*Excerpted passage:*
++++++++++++++++++++
Updated

Child deaths from crashes of all-terrain vehicles (ATVs), which dipped after 1985, began to climb again around 2001, and 12- to 15-year-olds accounted for more than half of all fatalities, according to a new study of Consumer Product Safety Commission data.

The data include kids killed at ages six through age 18, but deaths in each age group were influenced by different risks, the authors write.

“We know what all of the dangerous strategies are: no helmets, double riding, kids riding big ATVs with powerful engines, riding at night, but here they’ve narrowed down on fatalities,” said Dr. Brendan Campbell, director of the Pediatric Trauma and Injury Prevention Center at Connecticut Children’s Medical Center in Hartford, who was not involved in the new analysis.

The American Academy of Pediatrics recommends that no one under age 16 operate or ride on an ATV.

“This article reiterates to us that a lot under that age are riding and continue to die,” Campbell said. “The younger you are, the more dangerous it is proportionally.”


Compared to adults, children under age 16 are at more than 12 times the risk for injury from an ATV accident, according to a 2001 study.

That high risk is likely due to physical and mental immaturity, lack of training, riding on roadways, not wearing a helmet and other factors, the authors of the new study write.

To determine the major contributors to ATV fatalities among younger kids, Gerene M. Denning and colleagues from the Roy J. and Lucille A. Carver College of Medicine and the University of Iowa in Iowa City analyzed data on 10,000 ATV-related deaths between 1985 and 2009 – including 3,240 in kids under age 18.

When they grouped victims by age, they found 234 deaths in children younger than six, 849 deaths in youngsters aged six to 11, and 1,469 fatalities in kids ages 12 to 15.

“Even among ATV riders, I think most people know that for a six- or seven- or eight-year-old, riding is very dangerous,” Campbell told Reuters Health by phone.

Pediatric deaths fell by more than 20 percent between 1985 and 1997, but returned to 1985 levels around 2000 and rose by another 40 to 140 percent by 2006, depending on the age group.

Engine size also increased around 2000, the authors note. Over the whole study, adult-sized vehicles were involved in 95 percent of fatalities among kids younger than 16.

Kids age 12 to 17 were more likely to be riding an adult-sized ATV than younger kids.

“This study echoes our study in New Zealand by suggesting that behavior is the main risk factor for fatal ATV accidents,” said Boaz Shulruf, an associate professor in the Office of Medical Education at the University of New South Wales in Sydney, Australia.

The fact that the researchers identified a temporal change in the types of ATVs involved in fatal accidents, in that they got bigger over time, is a real call for action, he said.
++++++++++++++++++++
*Data shown:*
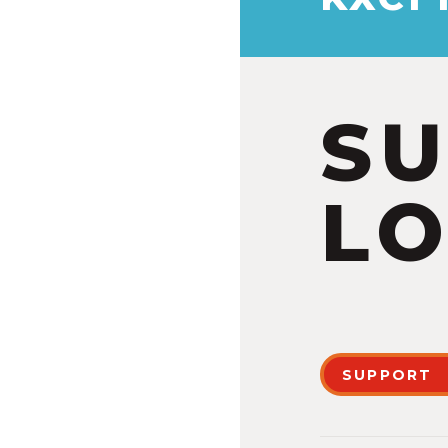
S
LO
SUPPORT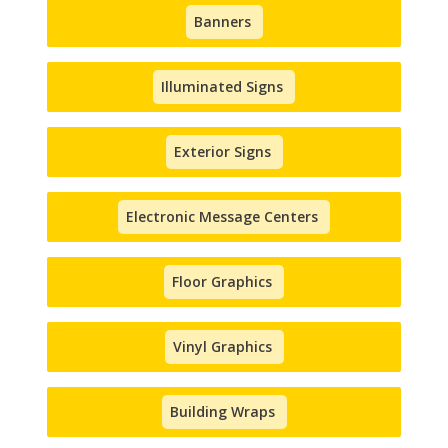
Banners
Illuminated Signs
Exterior Signs
Electronic Message Centers
Floor Graphics
Vinyl Graphics
Building Wraps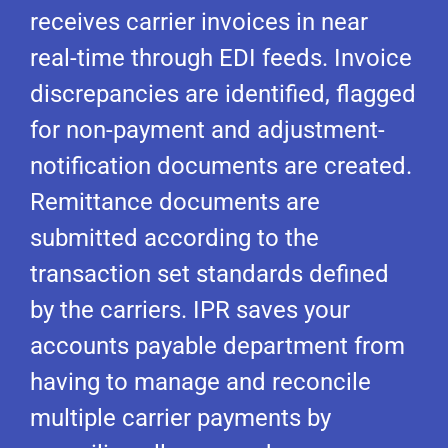
receives carrier invoices in near
real-time through EDI feeds. Invoice
discrepancies are identified, flagged
for non-payment and adjustment-
notification documents are created.
Remittance documents are
submitted according to the
transaction set standards defined
by the carriers. IPR saves your
accounts payable department from
having to manage and reconcile
multiple carrier payments by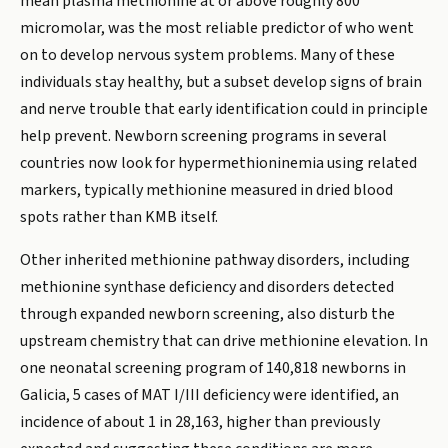
mean plasma methionine at or above roughly 800
micromolar, was the most reliable predictor of who went
on to develop nervous system problems. Many of these
individuals stay healthy, but a subset develop signs of brain
and nerve trouble that early identification could in principle
help prevent. Newborn screening programs in several
countries now look for hypermethioninemia using related
markers, typically methionine measured in dried blood
spots rather than KMB itself.
Other inherited methionine pathway disorders, including
methionine synthase deficiency and disorders detected
through expanded newborn screening, also disturb the
upstream chemistry that can drive methionine elevation. In
one neonatal screening program of 140,818 newborns in
Galicia, 5 cases of MAT I/III deficiency were identified, an
incidence of about 1 in 28,163, higher than previously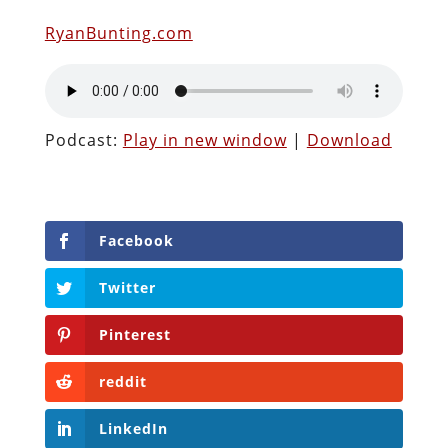
RyanBunting.com
Podcast:
Play in new window
|
Download
Facebook
Twitter
Pinterest
reddit
LinkedIn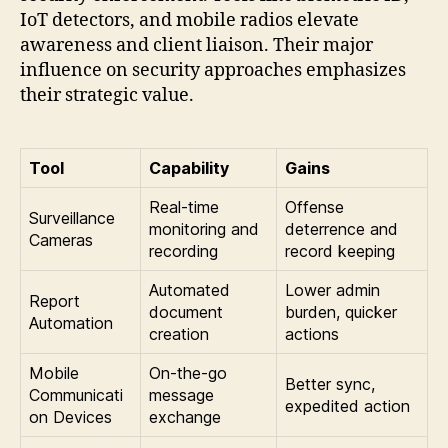
IoT detectors, and mobile radios elevate
awareness and client liaison. Their major
influence on security approaches emphasizes
their strategic value.
Tool
Capability
Gains
Real-time
Offense
Surveillance
monitoring and
deterrence and
Cameras
recording
record keeping
Automated
Lower admin
Report
document
burden, quicker
Automation
creation
actions
Mobile
On-the-go
Better sync,
Communicati
message
expedited action
on Devices
exchange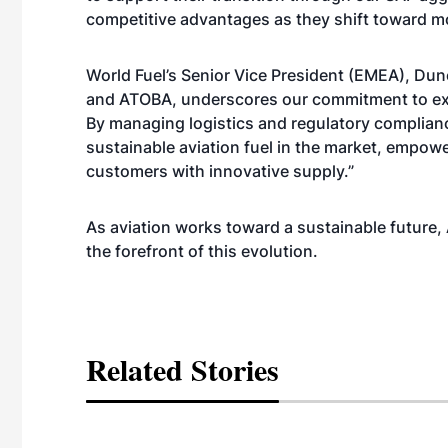
competitive advantages as they shift toward mo
World Fuel’s Senior Vice President (EMEA), Dunc
and ATOBA, underscores our commitment to expa
By managing logistics and regulatory complianc
sustainable aviation fuel in the market, empow
customers with innovative supply.”
As aviation works toward a sustainable future,
the forefront of this evolution.
Related Stories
++++++++++++++++++++
*Your goal:* Could you turn the paragraph in the ATV article that begins "Pediatric deaths fell" into a short list that keeps its main figures? Use only the ATV article, not the records.

*Answer to the problem:*
- 1985–1997: pediatric deaths fell by more than 20 percent.
- Around 2000: deaths returned to 1985 levels.
- By 2006: deaths rose by another 40 to 140 percent, depending on the age group.